Running on a weak record with few to no accomplishments during his four-year term, it is no wonder Governor Bruce Rauner doesn’t want to debate his Republican primary challenger Rep. Jeanne Ives (R-Wheaton). Rauner wants the Chicago Tribune’s endorsement so he showed up to the paper’s editorial board meeting Monday and faced Ives for the first time. No other debates between the two candidates are scheduled.
So Monday’s editorial board meeting – streamed on the internet – was a debate by default and it didn’t help Rauner. He’s lucky it wasn’t televised.
Rauner struggled to explain why voters should give him a second term. With Ives, a social conservative with hardline views on abortion, he struggled even harder to explain why conservative voters should support him in the GOP primary or, if he eeks out a primary win, in November.
With no fiscal record of accomplishment, what does Rauner have to campaign on? His support for SB 31, the Trust Act, or HB 40, for taxpayer-funded abortions? Why would any conservative voter support Rauner?
What is Rauner’s pitch to voters exactly? Re-elect me, Bruce Rauner, because if you don’t JB Pritzker will be elected and he is a rubber stamp for House Speaker Mike Madigan. Pritzker will likely sign a new legislative map drawn to continue to favor Democrats, and such a result would be “turn out the lights in the state of Illinois.”
That’s Rauner’s pitch?
The real problem with Rauner’s pitch is that, after four years, he hasn’t shown that he can go head-to-head with Madigan. In fact, Madigan has walked all over him. Rauner promised to “shake up Springfield” and, instead, has been outplayed, outwitted, and outmaneuvered by the shrewd Illinois House Speaker at every turn.
During the Tribune editorial board meeting, Rauner and Ives disagreed sharply on how to deal with Madigan and Rauner didn’t deviate from his talking points…”Because, Madigan.”
Building a relationship with a crook who’s out to make money and become rich from his power, that won’t work,” Rauner said of Madigan.
“OK,” Ives responded. “So now we’re going to call Mike Madigan a crook …”
“He is,” Rauner interrupted.
Ives noted that Madigan “actually voted for my bills before, so I take that as a positive note.”
“He’s picking on Mike Madigan again and it’s because he said he’s not in charge.
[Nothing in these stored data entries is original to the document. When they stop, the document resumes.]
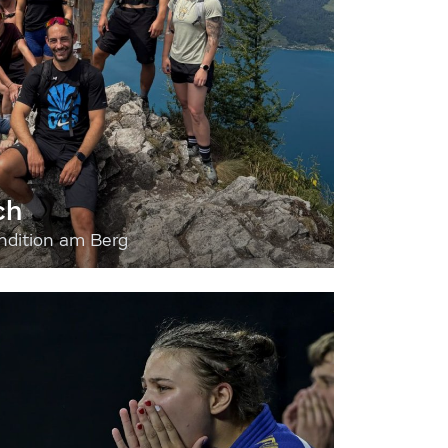
ch
dition am Berg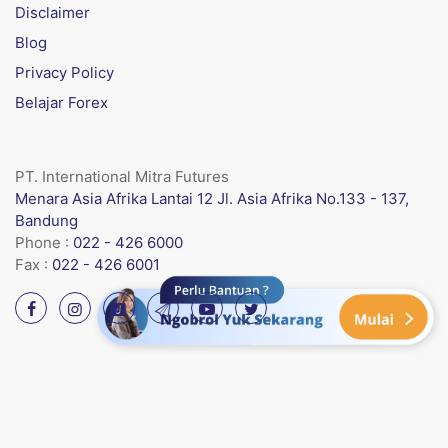
Disclaimer
Blog
Privacy Policy
Belajar Forex
PT. International Mitra Futures
Menara Asia Afrika Lantai 12 Jl. Asia Afrika No.133 - 137,
Bandung
Phone :
022 - 426 6000
Fax :
022 - 426 6001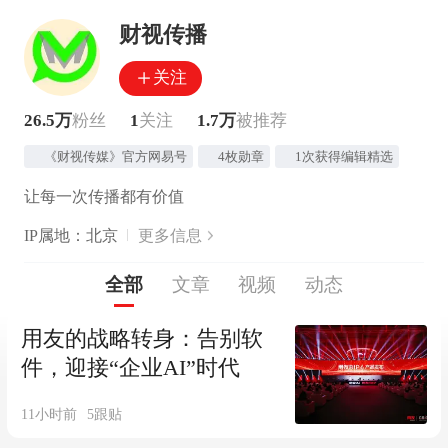
财视传播
关注
26.5万
粉丝
1
关注
1.7万
被推荐
《财视传媒》官方网易号
4枚勋章
1次获得编辑精选
让每一次传播都有价值
IP属地：北京
更多信息
全部
文章
视频
动态
用友的战略转身：告别软
件，迎接“企业AI”时代
11小时前
5
跟贴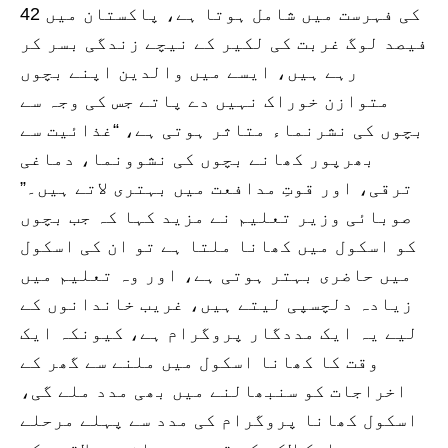
کی فہرست میں شامل ہوتا ہے، پاکستان میں 42
فیصد لوگ غربت کی لکیر کے نیچے زندگی بسر کر
رہے ہیں، ایسے میں والدین اپنے بچوں
متوازن خوراک نہیں دے پاتے جس کی وجہ سے
بچوں کی نشرنماء متاثر ہوتی ہے، “غذائیت سے
بھرپور کھانے بچوں کی نشوونما، دماغی
ترقی، اور قوتِ مدافعت میں بہتری لاتے ہیں۔”
صوبائی وزیر تعلیم نے مزید کہا کہ جب بچوں
کو اسکول میں کھانا ملتا ہے تو ان کی اسکول
میں حاضری بہتر ہوتی ہے، اور وہ تعلیم میں
زیادہ دلچسپی لیتے ہیں، غریب خاندانوں کے
لیے یہ ایک مددگار پروگرام ہے، کیونکہ ایک
وقت کا کھانا اسکول میں ملنے سے گھر کے
اخراجات کو سنبھالنے میں بھی مدد ملے گی،
اسکول کھانا پروگرام کی مدد سے پہلے مرحلے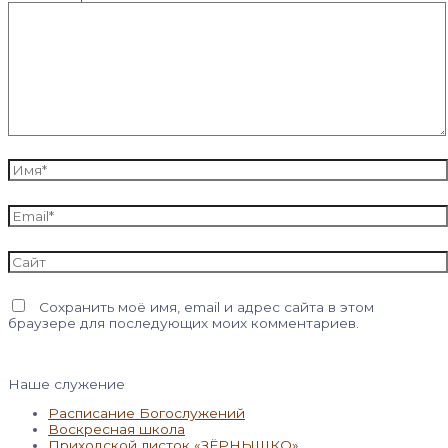
Имя*
Email*
Сайт
Сохранить моё имя, email и адрес сайта в этом
браузере для последующих моих комментариев.
Наше служение
Расписание Богослужений
Воскресная школа
Приходской листок «ЗЁРНЫШКО»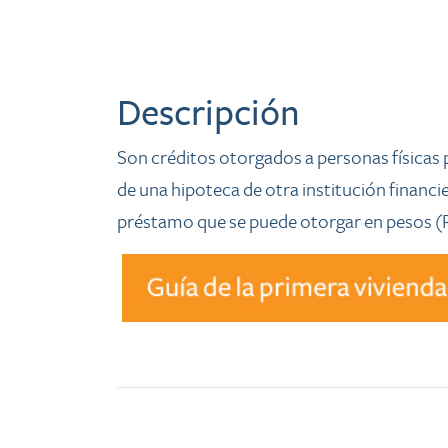
Descripción
​​​​​​​​​​​​​​Son créditos otorgados a personas f
de una hipoteca de otra institución financie
préstamo que se puede otorgar en pesos (R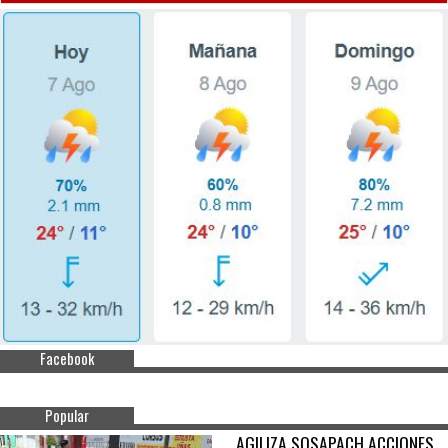
Facebook
Popular
AGILIZA SOSAPACH ACCIONES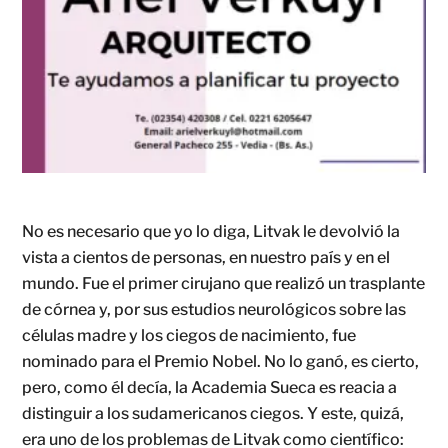
No es necesario que yo lo diga, Litvak le devolvió la
vista a cientos de personas, en nuestro país y en el
mundo. Fue el primer cirujano que realizó un trasplante
de córnea y, por sus estudios neurológicos sobre las
células madre y los ciegos de nacimiento, fue
nominado para el Premio Nobel. No lo ganó, es cierto,
pero, como él decía, la Academia Sueca es reacia a
distinguir a los sudamericanos ciegos. Y este, quizá,
era uno de los problemas de Litvak como científico: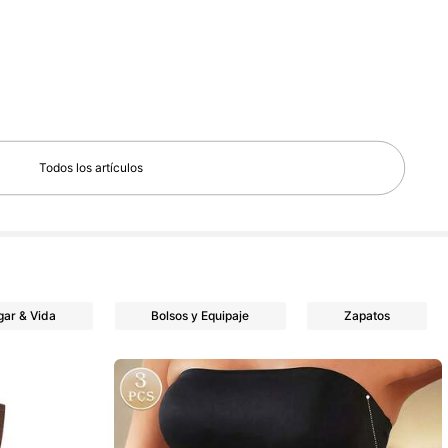
Todos los artículos
gar & Vida
Bolsos y Equipaje
Zapatos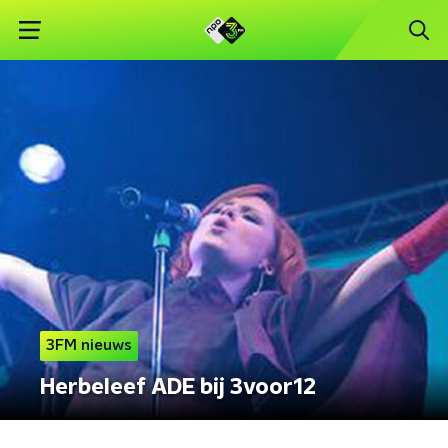
3FM nieuws
Herbeleef ADE bij 3voor12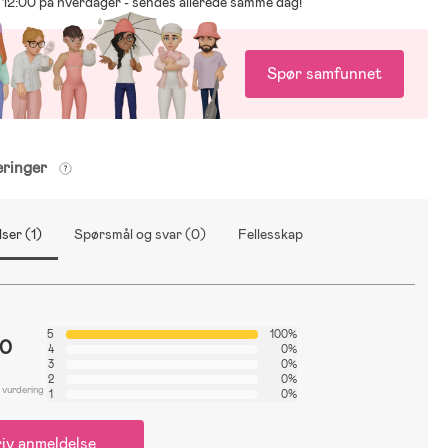
ør 12:00 på hverdager - sendes allerede samme dag!
Spør samfunnet
eringer
ser (1)
Spørsmål og svar (0)
Fellesskap
5
100%
.0
4
0%
3
0%
2
0%
 vurdering
1
0%
iv anmeldelse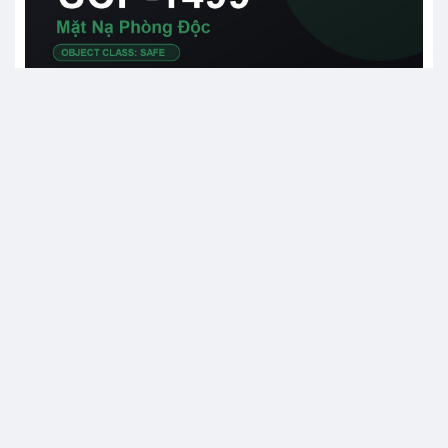
SCP-1730 Chuyện Gì Đã Xảy Ra Với Site-13: Bí ẩn kinh hoàng
bên trong cơ sở Keter mất tích
SCP-1499 Mặt Nạ Phòng Độc: Chiếc mặt nạ đưa người đeo đến
hành tinh chết chóc đầy quái vật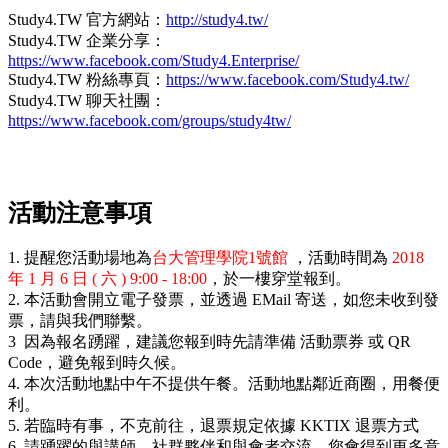
Study4.TW 官方網站：
http://study4.tw/
Study4.TW 企業分享：
https://www.facebook.com/Study4.Enterprise/
Study4.TW 粉絲專頁：
https://www.facebook.com/Study4.tw/
Study4.TW 聊天社團：
https://www.facebook.com/groups/study4tw/
活動注意事項
1. 提醒您活動場地為
台大管理學院1號館
，活動時間為
2018
年 1 月 6 日 ( 六 )
9:00 - 18:00
，於一樓穿堂報到。
2. 本活動會開立電子發票，並透過 EMail 寄送，如您未收到發
票，請與我們聯繫。
3 因為報名踴躍，建議您報到時先請準備 活動票券 或 QR
Code，避免報到時久候。
4.
本次活動地點中午不提供午餐。活動地點鄰近商圈，用餐便
利。
5. 若臨時有事，不克前往，退票規定依據 KKTIX 退票方式
6. 請踴躍的與講師、社群夥伴和與會者交流，您會得到更多意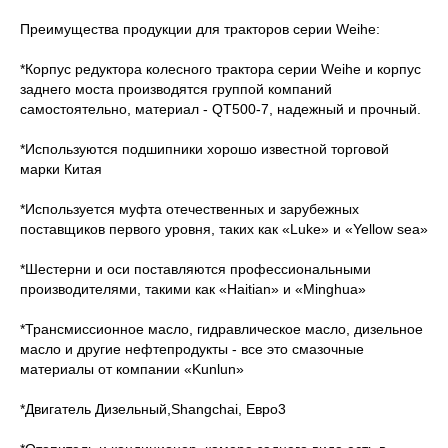
Преимущества продукции для тракторов серии Weihe:
*Корпус редуктора колесного трактора серии Weihe и корпус
заднего моста производятся группой компаний
самостоятельно, материал - QT500-7, надежный и прочный.
*Используются подшипники хорошо известной торговой
марки Китая
*Используется муфта отечественных и зарубежных
поставщиков первого уровня, таких как «Luke» и «Yellow sea»
*Шестерни и оси поставляются профессиональными
производителями, такими как «Haitian» и «Minghua»
*Трансмиссионное масло, гидравлическое масло, дизельное
масло и другие нефтепродукты - все это смазочные
материалы от компании «Kunlun»
*Двигатель Дизельный,Shangchai, Евро3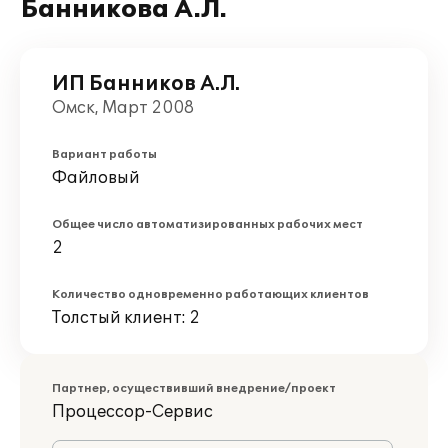
Банникова А.Л.
ИП Банников А.Л.
Омск, Март 2008
Вариант работы
Файловый
Общее число автоматизированных рабочих мест
2
Количество одновременно работающих клиентов
Толстый клиент: 2
Партнер, осуществивший внедрение/проект
Процессор-Сервис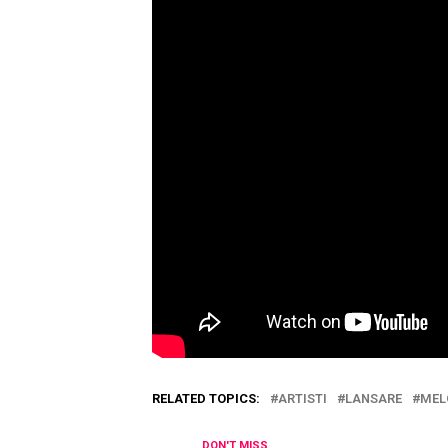
RELATED TOPICS:
ARTISTI
LANSARE
MEL
DON'T MISS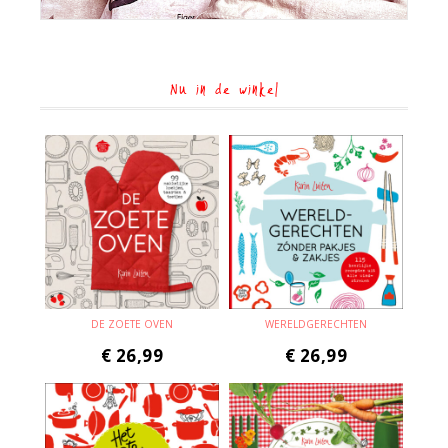
Nu in de winkel
DE ZOETE OVEN
WERELDGERECHTEN
€
26,99
€
26,99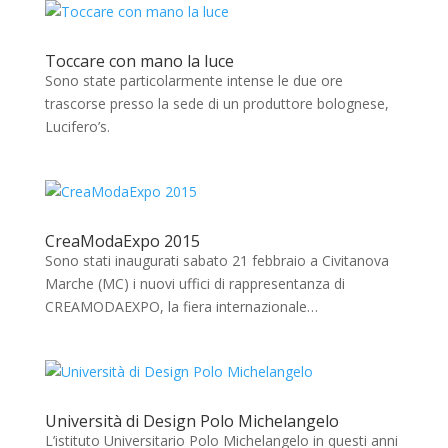
Toccare con mano la luce
Sono state particolarmente intense le due ore
trascorse presso la sede di un produttore bolognese,
Lucifero’s.
CreaModaExpo 2015
Sono stati inaugurati sabato 21 febbraio a Civitanova
Marche (MC) i nuovi uffici di rappresentanza di
CREAMODAEXPO, la fiera internazionale…
Università di Design Polo Michelangelo
L’istituto Universitario Polo Michelangelo in questi anni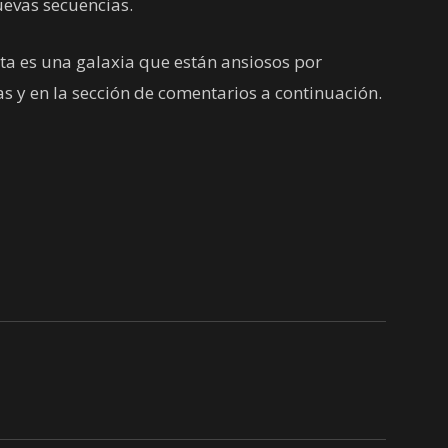
evas secuencias.
a es una galaxia que están ansiosos por
las y en la sección de comentarios a continuación.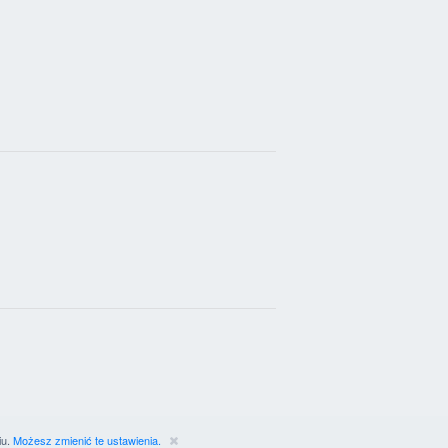
iu.
Możesz zmienić te ustawienia.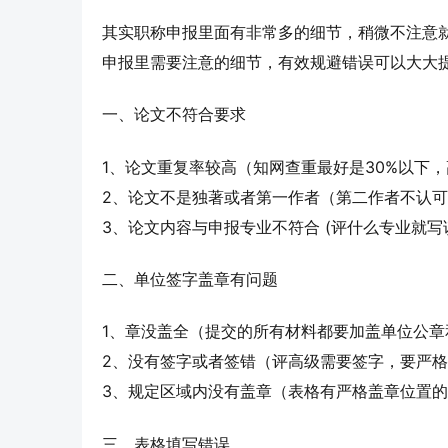
其实职称申报里面有非常多的细节，稍微不注意
申报里需要注意的细节，有效规避错误可以大大
一、论文不符合要求
1、论文重复率较高（知网查重最好是30%以下
2、论文不是独著或者第一作者（第二作者不认
3、论文内容与申报专业不符合 (评什么专业就
二、单位签字盖章有问题
1、章没盖全（提交的所有材料都要加盖单位公章
2、没有签字或者签错（评高级需要签字，要严
3、规定区域内没有盖章（表格有严格盖章位置
三、表格填写错误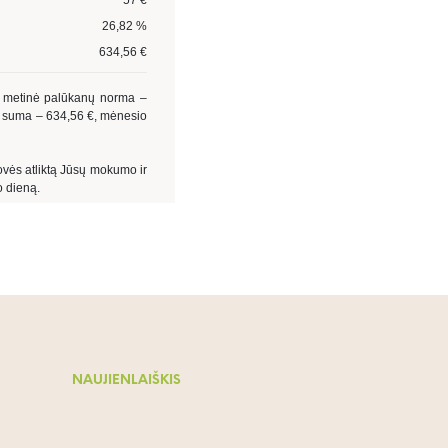
NAUJIENLAIŠKIS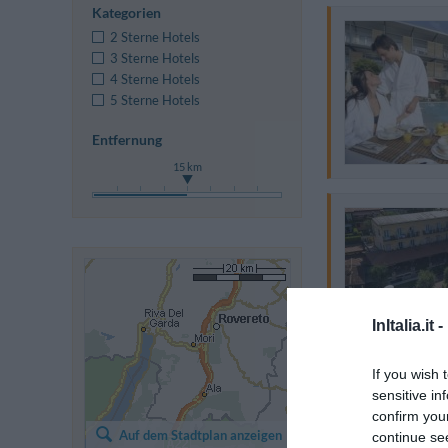
Kategorien
2 Sterne Hotels
3 Sterne Hotels
4 Sterne Hotels
5 Sterne Hotels
Entfernung
15 km
InItalia.it -
If you wish 
sensitive in
confirm you
Auf dem Stadtplan anzeigen
continue se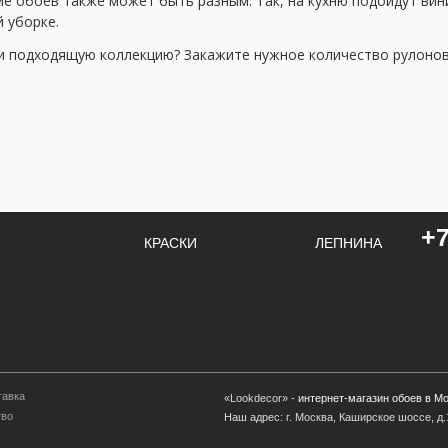
е обоев также может быть разным. Так, на кухню подойдут вин
 уборке.
 подходящую коллекцию? Закажите нужное количество рулонов в
+7
КРАСКИ
ЛЕПНИНА
тавка
«Lookdecor» -
интернет-магазин обоев в М
тво
Наш адрес: г. Москва, Каширское шоссе, д.1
Gov. Rauner said he’s not in charge and he’s acted like he’s not in charge. And so this is the result. Nothing gets done,” Ives said.
It’s true: Rauner blames Madigan for his lack of accomplishments as Governor. Who’s in charge? Rauner says Madigan is in charge, not him.
During the two-year budget impasse, Illinois racked up a record $16 billion in unpaid bills with billions in extra interest payments. Who was in charge? Was Madigan in charge or Rauner? Rauner would say Madigan was in charge.
In the end, Rauner’s two-year budget impasse made Illinois’ fiscal situation worse. Rauner-controlled Republican legislators voted to override the Governor’s veto of the 32% income tax hike last July.
A month earlier, the Wall Street Journal predicted Rauner would roll-over on tax increases:
Bruce Rauner spent a chunk of his personal fortune running for Governor in 2014 to save Illinois from its tax-and-spend political class. More than two years later it looks like the former private equity star has made better investments.
On Tuesday evening the Governor with the worst job in America explained why he and his fellow Republicans have offered to raise taxes for the sake of ending a multiyear budget impasse with Democrats. He said he’ll accept a four-year increase in the flat state income tax to 4.95% from the current 3.75%, expand the sales tax and implement a cable and satellite TV tax.
This is a political defeat by any definition since Mr. Rauner campaigned on lowering the income tax to 3%, not on restoring the rate close to what it was under the last Democratic Governor. The “temporary” 5% rate partially sunset in December 2014. Democrats who run the legislature refused to negotiate over a budget unless Mr. Rauner agreed to a tax increase, and now they’re refusing to make notable spending or economic reforms in return. […]
The Governor’s capitulation may have been triggered by the latest downgrade by Moody’s and Standard & Poor’s in the state bond rating to near junk status, with a warning that another downgrade could come this summer. Mr. Rauner doesn’t want to run for re-election next year as Governor Junk.
On social and fiscal issues, Rauner has already proven he’s not a conservative and that’s why Rep. Ives attacked his record with voters at Monday’s editorial board meeting.
He hasn’t proven he’s a Republican either and that’s a problem for Rauner in the Republican primary on March 20.